CREATE EXTENSION pg_sorted_heap;
CREATE TABLE facts (
entity_id int4,
relation_id int2,
target_id int4,
embedding svec(384),
payload text,
PRIMARY KEY (entity_id, relation_id, target_id)
) USING sorted_heap;
CREATE INDEX facts_embedding_idx
ON facts USING sorted_hnsw (embedding)
WITH (m = 24, ef_construction = 200);
SET sorted_hnsw.ef_search = 128;
One-hop retrieval:
SELECT *
FROM sorted_heap_graph_rag(
'facts'::regclass,
'[0.1,0.2,0.3,...]'::svec,
relation_path := ARRAY[1],
ann_k := 64,
top_k := 10,
score_mode := 'endpoint'
);
Two-hop path-aware retrieval:
SELECT *
FROM sorted_heap_graph_rag(
'facts'::regclass,
'[0.1,0.2,0.3,...]'::svec,
relation_path := ARRAY[1, 2],
ann_k := 64,
top_k := 10,
score_mode := 'path'
);
If your fact table uses different column names, register the mapping once:
SELECT sorted_heap_graph_register(
'facts_alias'::regclass,
entity_column := 'src_id',
relation_column := 'edge_type',
target_column := 'dst_id',
embedding_column := 'vec',
payload_column := 'body'
);
For stage-level tuning, reset and inspect the backend-local last-call stats:
SELECT sorted_heap_graph_rag_reset_stats();
SELECT *
FROM sorted_heap_graph_rag(
'facts'::regclass,
'[0.1,0.2,0.3,...]'::svec,
relation_path := ARRAY[1, 2],
ann_k := 64,
top_k := 10,
score_mode := 'path'
);
SELECT * FROM sorted_heap_graph_rag_stats();
____________
• _Work to complete_
**a.** Answer these from the pg_sorted_heap SQL example:
(i) What value is sorted_hnsw.ef_search set to?
(ii) Which score_mode does the two-hop path-aware retrieval use?
(iii) When the column mapping is registered, what name is given for relation_column?
**b.** Please repeat the pg_sorted_heap SQL example between "CREATE EXTENSION pg_sorted_heap;" and "USING sorted_hnsw (embedding)", inclusive.
The lines are not needed for anything here.
____________
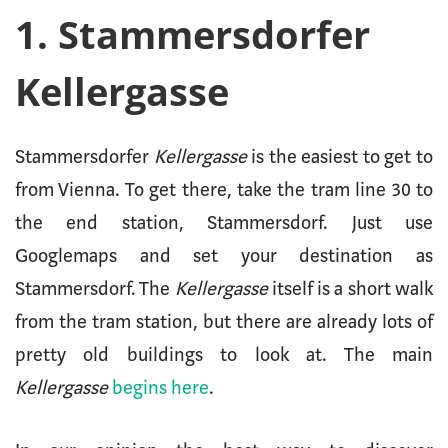
1. Stammersdorfer
Kellergasse
Stammersdorfer
Kellergasse
is the easiest to get to
from Vienna. To get there, take the tram line 30 to
the end station, Stammersdorf. Just use
Googlemaps and set your destination as
Stammersdorf. The
Kellergasse
itself is a short walk
from the tram station, but there are already lots of
pretty old buildings to look at. The main
Kellergasse
begins here
.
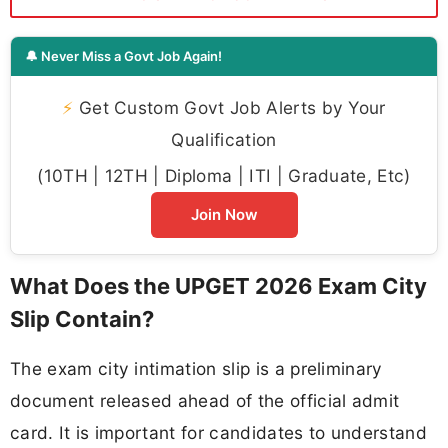
🔔 Never Miss a Govt Job Again!
⚡
Get Custom Govt Job Alerts by Your
Qualification
(10TH | 12TH | Diploma | ITI | Graduate, Etc)
Join Now
What Does the UPGET 2026 Exam City
Slip Contain?
The exam city intimation slip is a preliminary
document released ahead of the official admit
card. It is important for candidates to understand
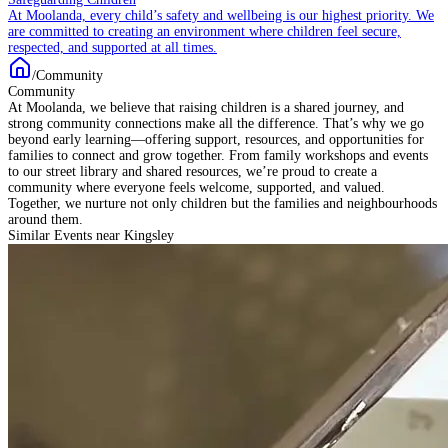
At Moolanda, every child’s safety and wellbeing is our highest priority. We
are committed to creating an environment where children feel secure,
respected, and supported at all times.
/
Community
Community
At Moolanda, we believe that raising children is a shared journey, and
strong community connections make all the difference. That’s why we go
beyond early learning—offering support, resources, and opportunities for
families to connect and grow together. From family workshops and events
to our street library and shared resources, we’re proud to create a
community where everyone feels welcome, supported, and valued.
Together, we nurture not only children but the families and neighbourhoods
around them.
Similar Events near Kingsley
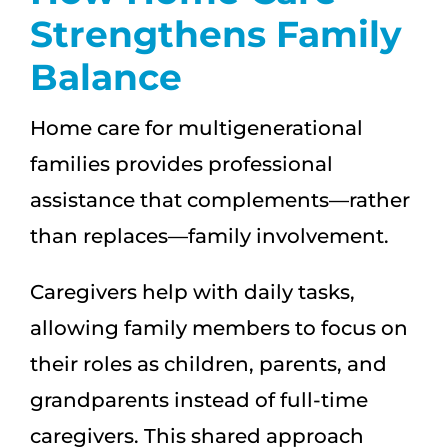
Strengthens Family
Balance
Home care for multigenerational
families provides professional
assistance that complements—rather
than replaces—family involvement.
Caregivers help with daily tasks,
allowing family members to focus on
their roles as children, parents, and
grandparents instead of full-time
caregivers. This shared approach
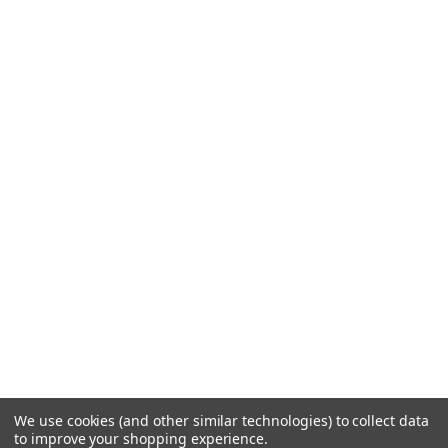
We use cookies (and other similar technologies) to collect data
to improve your shopping experience.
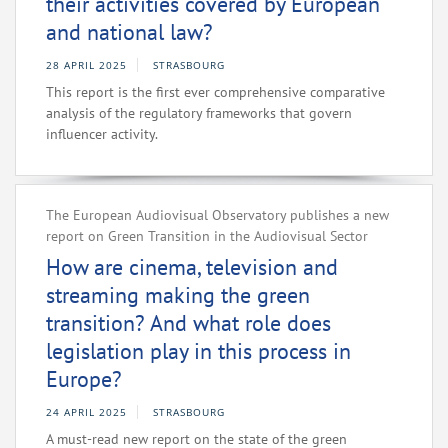
their activities covered by European
and national law?
28 APRIL 2025
STRASBOURG
This report is the first ever comprehensive comparative
analysis of the regulatory frameworks that govern
influencer activity.
The European Audiovisual Observatory publishes a new
report on Green Transition in the Audiovisual Sector
How are cinema, television and
streaming making the green
transition? And what role does
legislation play in this process in
Europe?
24 APRIL 2025
STRASBOURG
A must-read new report on the state of the green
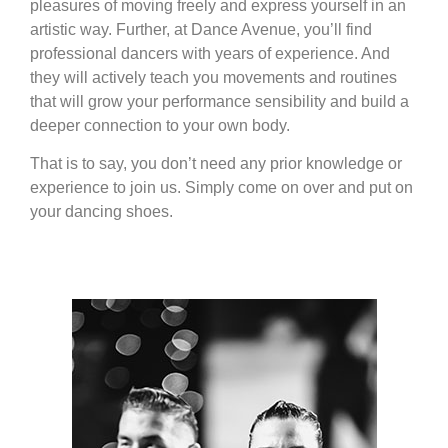
pleasures of moving freely and express yourself in an
artistic way. Further, at Dance Avenue, you’ll find
professional dancers with years of experience. And
they will actively teach you movements and routines
that will grow your performance sensibility and build a
deeper connection to your own body.
That is to say, you don’t need any prior knowledge or
experience to join us. Simply come on over and put on
your dancing shoes.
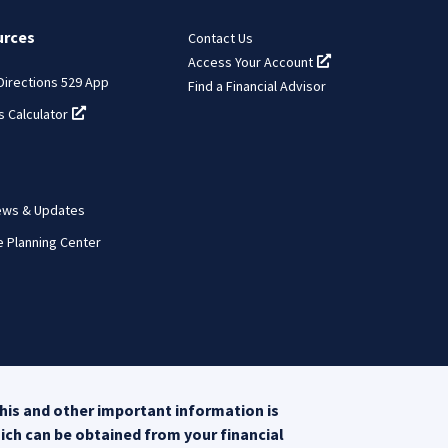
urces
Contact Us
Access Your Account
(opens in a new tab
 Directions 529 App
Find a Financial Advisor
s Calculator
(opens in a new tab)
ews & Updates
e Planning Center
his and other important information is
hich can be obtained from your financial
opens in a new tab)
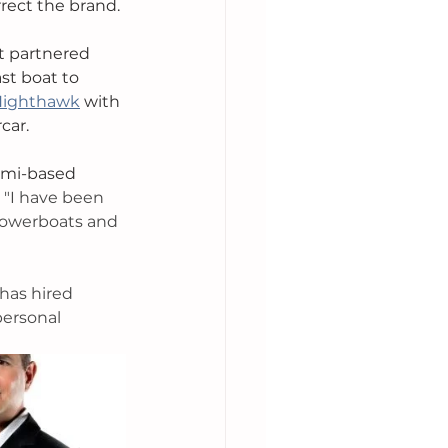
rect the brand. 
t partnered 
t boat to 
Nighthawk
 with 
car. 
ami-based 
 
"I have been 
powerboats and 
has hired 
personal 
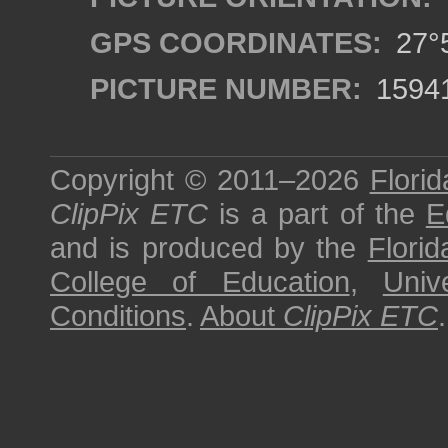
GPS COORDINATES:
27°5
PICTURE NUMBER:
1594
Copyright © 2011–2026
Florid
ClipPix ETC
is a part of the
E
and is produced by the
Florid
College of Education
,
Univ
Conditions
.
About
ClipPix ETC
.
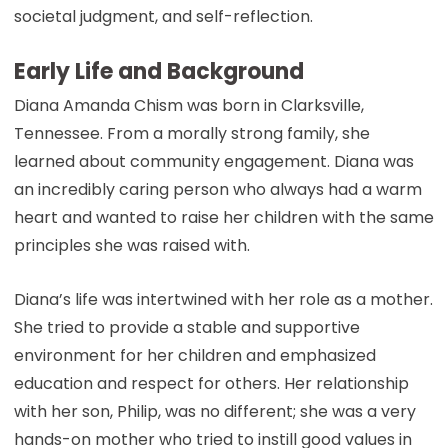
societal judgment, and self-reflection.
Early Life and Background
Diana Amanda Chism was born in Clarksville,
Tennessee. From a morally strong family, she
learned about community engagement. Diana was
an incredibly caring person who always had a warm
heart and wanted to raise her children with the same
principles she was raised with.
Diana’s life was intertwined with her role as a mother.
She tried to provide a stable and supportive
environment for her children and emphasized
education and respect for others. Her relationship
with her son, Philip, was no different; she was a very
hands-on mother who tried to instill good values in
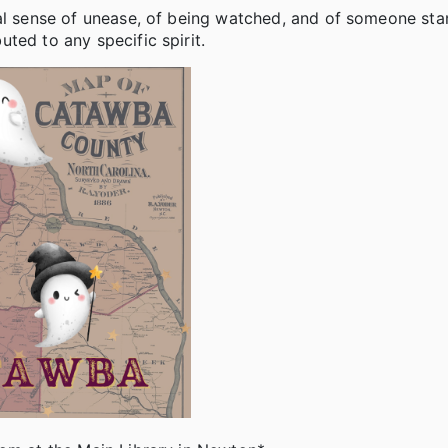
ral sense of unease, of being watched, and of someone st
ted to any specific spirit.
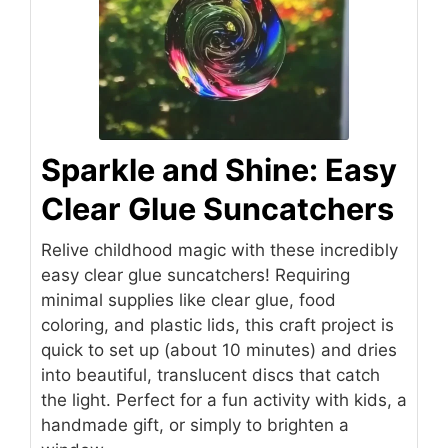
Sparkle and Shine: Easy
Clear Glue Suncatchers
Relive childhood magic with these incredibly
easy clear glue suncatchers! Requiring
minimal supplies like clear glue, food
coloring, and plastic lids, this craft project is
quick to set up (about 10 minutes) and dries
into beautiful, translucent discs that catch
the light. Perfect for a fun activity with kids, a
handmade gift, or simply to brighten a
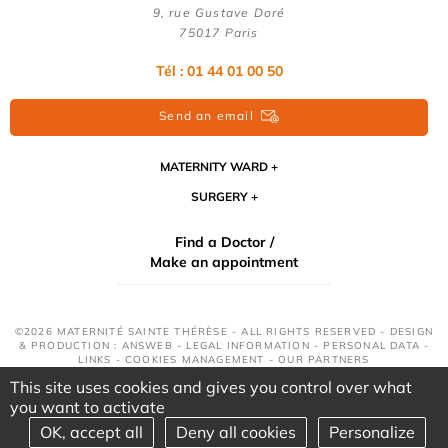
9, rue Gustave Doré
75017 Paris
Tél : 01 44 01 00 50
Send an email
MATERNITY WARD
SURGERY
Find a Doctor /
Make an appointment
©2026 MATERNITÉ SAINTE THÉRÈSE - ALL RIGHTS RESERVED - DESIGN
& PRODUCTION : ANSWEB -
LEGAL INFORMATION
-
PERSONAL DATA
-
LINKS
-
COOKIES MANAGEMENT
-
OUR PARTNERS
This site uses cookies and gives you control over what
you want to activate
OK, accept all
Deny all cookies
Personalize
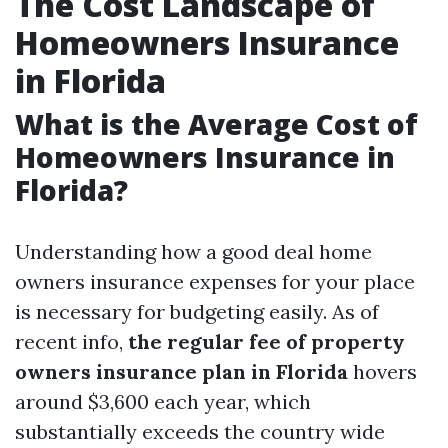
The Cost Landscape of
Homeowners Insurance
in Florida
What is the Average Cost of
Homeowners Insurance in
Florida?
Understanding how a good deal home
owners insurance expenses for your place
is necessary for budgeting easily. As of
recent info,
the regular fee of property
owners insurance plan in Florida
hovers
around $3,600 each year, which
substantially exceeds the country wide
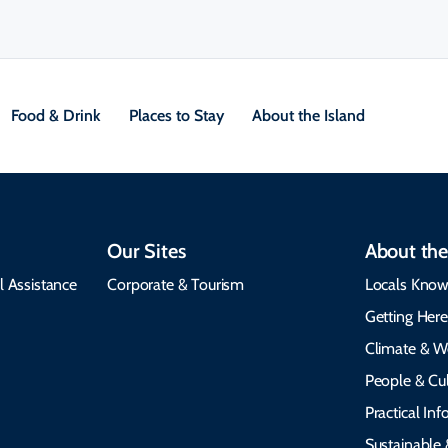
Food & Drink
Places to Stay
About the Island
Our Sites
About the
l Assistance
Corporate & Tourism
Locals Know
Getting Her
Climate & W
People & Cul
Practical In
Sustainable 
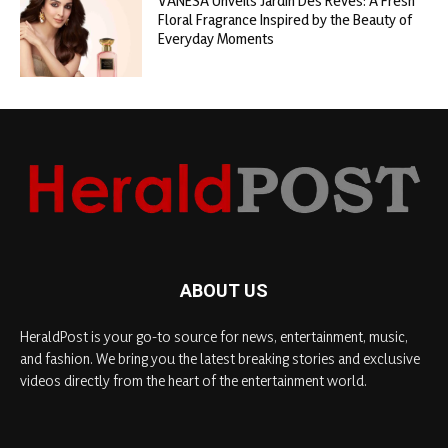
VANESA Unveils Jardin Des Rêves: A Fresh
Floral Fragrance Inspired by the Beauty of
Everyday Moments
ABOUT US
HeraldPost is your go-to source for news, entertainment, music,
and fashion. We bring you the latest breaking stories and exclusive
videos directly from the heart of the entertainment world.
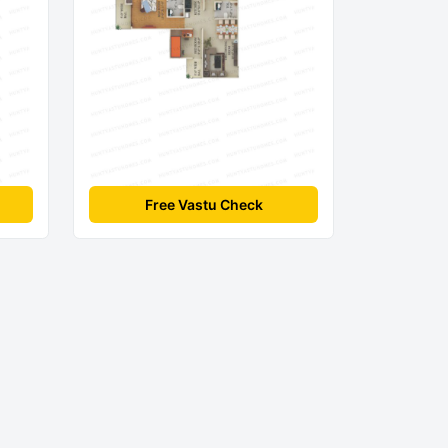
Free Vastu Check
____________
• _Responses by item number_
**a.**
(i) 128
(ii) 'path'
(iii) edge_type

**b.**
CREATE EXTENSION pg_sorted_heap;
CREATE TABLE facts (
entity_id int4,
relation_id int2,
target_id int4,
embedding svec(384),
payload text,
PRIMARY KEY (entity_id, relation_id, target_id)
) USING sorted_heap;
CREATE INDEX facts_embedding_idx
ON facts USING sorted_hnsw (embedding)